En la isla de Reichenau, la fiesta de la Asunción, patrona de su
catedral, incluye una misa pontifical por la mañana presidida este año
por el cardenal Jean-Claude HollerichSJ, arzobispo de Luxemburgo, seguida de una procesión, desfile y ceremonia de izado de la bandera en la plaza de la catedral.
En 2024, la isla de Reichenau celebra su 1300 aniversario: en 724, el
obispo errante Pirmin, luego canonizado, fundó el monasterio.
Se esperan miles de peregrinos en el santuario nacional austriaco de
Mariazell, en Estiria. El Superior Michael Staberl presidirá la misa
festiva a las 10 de la mañana en la basílica de Mariazell. La víspera,
14 de agosto, habrá una gran procesión con velas por la ciudad de Mariazell a las 20.30 horas.
En Suiza, el día de la Asunción se celebra sobre todo en Einsiedeln; como no es festivo, se traslada al domingo 18 de agosto. En 2024 coinciden dos aniversarios: 1100 años del nacimiento de San Wolfgang en 924,
obispo de Ratisbona y un santo muy popular sobre todo en el sur de
Alemania y Suiza, y el centenario del Teatro Mundial de Einsiedeln.

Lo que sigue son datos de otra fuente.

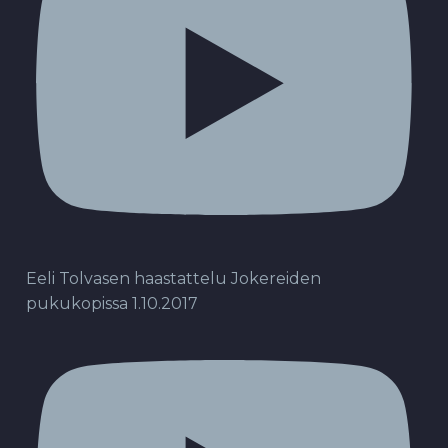
Eeli Tolvasen haastattelu Jokereiden
pukukopissa 1.10.2017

Tradicionalmente, el lunes después de la Asunción de María (este año el
19 de agosto), se celebra en la Capilla de Gracia una liturgia de la
palabra con unción de los enfermos en el marco de la tradicional "Jornada del Enfermo de Einsiedeln".
La adoración eucarística tiene lugar en la iglesia baja de 13:15 a
16:15 horas. La Asunción de la Virgen María es una celebración llena de
devoción y tradición en gran parte de los países de habla alemana, donde la fe y las costumbres locales se entrelazan para conmemorar esta importante fiesta mariana.